* **TEXTO DE ORIGEM**
---+---

Por entre a delicadeza da história narrada por Jack, esta criança de cinco anos que se encontra descobrindo o pequeno mundo em seu quarto, e as pressões reais em que Joy se encontra, o filme O quarto de Jack se estabelece com perfeição. O trabalho entre a melancolia e o choque de conceber que a fantasia infantil se esvai quando nós, espectadores, nos deparamos com os fatos, mostra que somos Jack por um instante para, depois, assumirmos o lado de Joy. Este novo passo no enredo transforma o que seria um filme doce em um belo retrato sobre toda a complexidade da figura materna.

Enquanto sociedade, exigimos dela todo o comprometimento e responsabilidade com a educação da criança. Mesmo quando existe a figura ausente de um pai abusivo, figura que, no caso, deveria ser a única criticada quando se questiona o futuro de Jack. Não é esta ausência que se mostra mais forte em sua educação, deixando marcas? Pois com todo o esforço heroico materno, Jack é capaz de transferir as correspondências deste pequeno mundo que funda com ela, para a complexidade da esfera pública.

---+---

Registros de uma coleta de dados
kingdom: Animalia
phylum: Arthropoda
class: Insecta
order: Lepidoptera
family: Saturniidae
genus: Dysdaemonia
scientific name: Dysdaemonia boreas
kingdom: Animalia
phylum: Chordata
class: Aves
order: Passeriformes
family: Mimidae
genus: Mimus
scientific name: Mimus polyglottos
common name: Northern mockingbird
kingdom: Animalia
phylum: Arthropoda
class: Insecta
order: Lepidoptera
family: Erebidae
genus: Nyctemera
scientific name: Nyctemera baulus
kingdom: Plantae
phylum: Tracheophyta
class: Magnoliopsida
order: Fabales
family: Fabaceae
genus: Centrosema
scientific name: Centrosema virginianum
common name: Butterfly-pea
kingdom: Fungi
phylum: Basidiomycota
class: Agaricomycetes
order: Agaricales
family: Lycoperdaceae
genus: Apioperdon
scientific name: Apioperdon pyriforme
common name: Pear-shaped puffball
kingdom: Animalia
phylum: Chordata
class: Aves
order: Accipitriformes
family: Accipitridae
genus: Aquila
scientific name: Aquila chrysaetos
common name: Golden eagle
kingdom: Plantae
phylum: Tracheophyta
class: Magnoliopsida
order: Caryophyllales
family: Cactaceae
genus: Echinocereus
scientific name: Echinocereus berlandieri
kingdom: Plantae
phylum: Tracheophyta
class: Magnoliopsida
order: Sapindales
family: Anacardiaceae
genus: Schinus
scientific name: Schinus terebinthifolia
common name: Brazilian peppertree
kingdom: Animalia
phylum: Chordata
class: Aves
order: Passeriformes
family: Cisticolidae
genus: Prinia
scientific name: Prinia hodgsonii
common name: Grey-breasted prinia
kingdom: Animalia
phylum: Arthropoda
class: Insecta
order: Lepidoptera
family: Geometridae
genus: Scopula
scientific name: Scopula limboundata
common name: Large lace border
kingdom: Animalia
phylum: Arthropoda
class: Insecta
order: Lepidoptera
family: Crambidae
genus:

---+---

* **INSTRUÇÕES DE TRABALHO**
• a. Reproduza o trecho do texto sobre O quarto de Jack de "Por entre a" a "da figura materna.".
• b. Reescreva de forma mais concisa o parágrafo do texto sobre O quarto de Jack que começa com "Por entre a delicadeza", preservando seus fatos principais.
Estes registros provêm de outra fonte.

* **RESPOSTAS A SEGUIR**
• a.
Por entre a delicadeza da história narrada por Jack, esta criança de cinco anos que se encontra descobrindo o pequeno mundo em seu quarto, e as pressões reais em que Joy se encontra, o filme O quarto de Jack se estabelece com perfeição. O trabalho entre a melancolia e o choque de conceber que a fantasia infantil se esvai quando nós, espectadores, nos deparamos com os fatos, mostra que somos Jack por um instante para, depois, assumirmos o lado de Joy. Este novo passo no enredo transforma o que seria um filme doce em um belo retrato sobre toda a complexidade da figura materna.

• b. O filme O quarto de Jack se estabelece com perfeição entre a delicadeza da história narrada por Jack, criança de cinco anos que descobre o pequeno mundo de seu quarto, e as pressões reais enfrentadas por Joy. Quando o espectador se depara com os fatos, a fantasia infantil se esvai: somos Jack por um instante e, depois, assumimos o lado de Joy. Essa virada transforma o que seria um filme doce em um belo retrato da complexidade da figura materna.